Cloud Operations Engineer - Observability
Description
Join us as we pursue our ground-breaking vision to make machine data accessible, usable, and valuable to everyone. We are a company filled with people who are passionate about our product and seek to deliver the best experience for our customers. At Splunk, we are committed to our work, customers, having fun, and most significantly to each other’s success.
The Splunk Observability Cloud provides full-fidelity monitoring and fixing across infrastructure, applications, and user interfaces, in real-time and at any scale, to help our customers keep their services reliable, innovate faster, and deliver great customer experiences.
Role
You will help us run one of the largest and most sophisticated cloud-scale, bigdata, and microservices platforms in the world. You will be responsible to monitor and resolve issues that affect the availability and performance of critical components of Splunk Observability Cloud. You will use your Kubernetes, cloud, and infrastructure-as-code knowledge to enhance Splunk Observability Cloud infrastructure while reducing its operational costs.
As such you will be providing on-call support & incident management for our customers. To ensure coverage, you will work a 40 hour Mon-Fri week and be available for production support on a rotating basis on either a Saturday or/& Sunday.
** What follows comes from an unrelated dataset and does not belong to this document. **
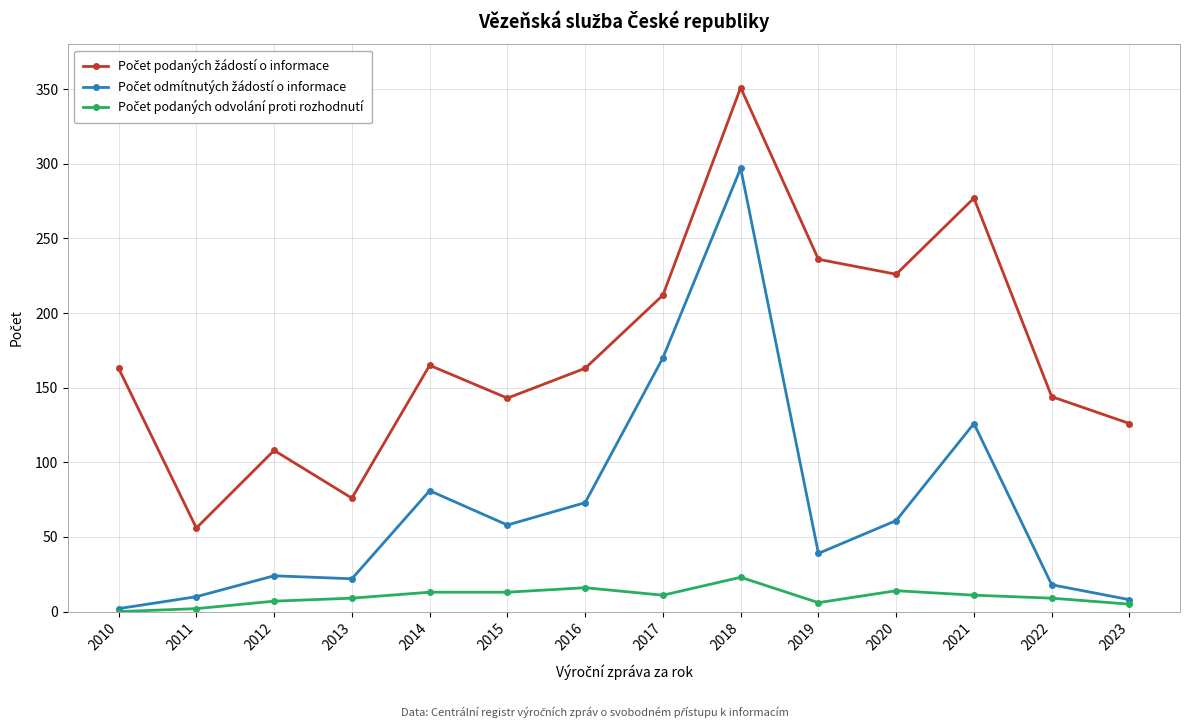

At how many categories does at least one series exceed 205?

5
The flexible rotating roster is intended to balance employee well-being and business requirements to ensure customer expectations are met.
Responsibilities:
- Respond to monitoring alerts according to defined playbooks and procedures.
- Enhance playbooks and procedures to reduce on-call toil.
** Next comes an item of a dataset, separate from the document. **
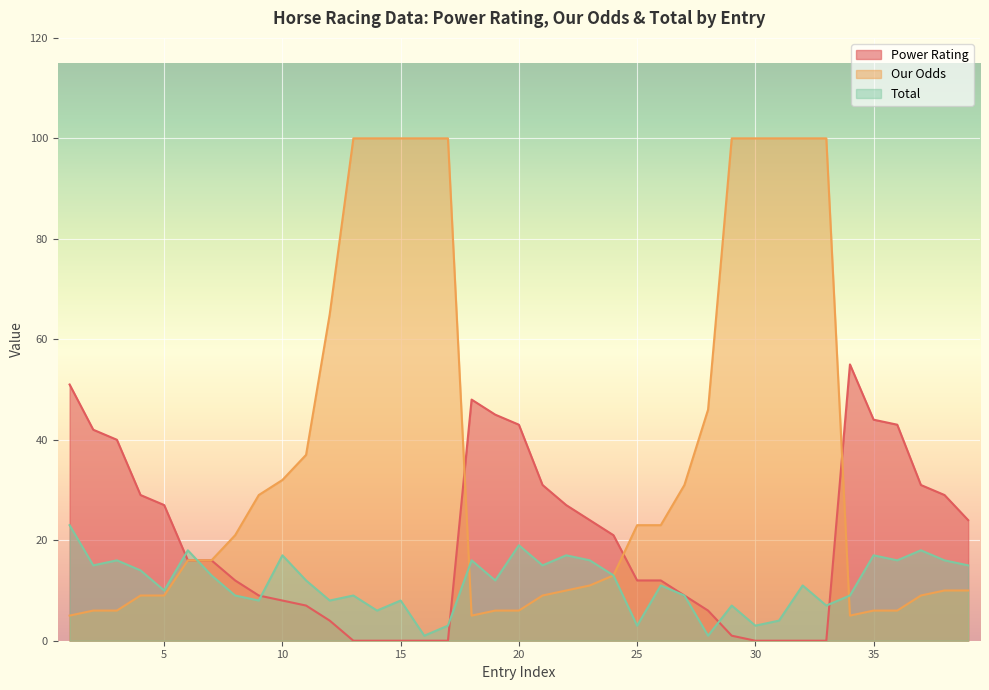

The value of Total at 4 is 24. True or false?

False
- Participate in Post Incident Reviews and discussions.
- Ensure stability and performance of production environments.
- Deploy software to production environments.
- Build effective working relationships with cross-functional team members
- Make suggestions for process improvements and enhance operational efficiencies.
- Implement various process improvements and operational efficiencies.
Qualifications:
- 5+ years related experience in Cloud Operations.
- You have experience with Cloud Computing Platforms, such as AWS and GCP.
- You have experience with Kubernetes and Docker.
- You have experience with one or more scripting languages, such as Python, Bash, etc.
- You have 2+ years in incident response and major incident management.
- You enjoy problem-solving and analyzing global-scale distributed systems.
- You are collaborative with strong interpersonal and communication skills, both verbal and written.
- You remain calm and collected in stressful situations, such as a major service outage.
- You demonstrate attention to detail, follow-through, and the ability to prioritize quickly.
- You demonstrate good judgment on when to solve problems individually and when to involve others.
- Experience in Infrastructure-as-code - Terraform, Helm, YAML.
Nice to have:
- Experience handling SaaS applications for a large customer base.
- Experience with CI/CD frameworks and Pipeline-as-Code such as Jenkins, Gitlab, Artifactory, etc.
- Familiarity with microservices fundamentals including Service Mesh using Istio, service discovery, deployment strategies, monitoring, scheduling, and load balancing.
We are an equal-opportunity employer and value diversity at our company. We do not discriminate on the basis of race, religion, color, national origin, gender, sexual orientation, age, marital status, veteran status, or disability status.
We value diversity at our company. All qualified applicants will receive consideration for employment without regard to race, color, religion, sex, sexual orientation, gender identity, national origin, or any other applicable legally protected characteristics in the location in which the candidate is applying.
Note:
Thank you for your interest in Splunk!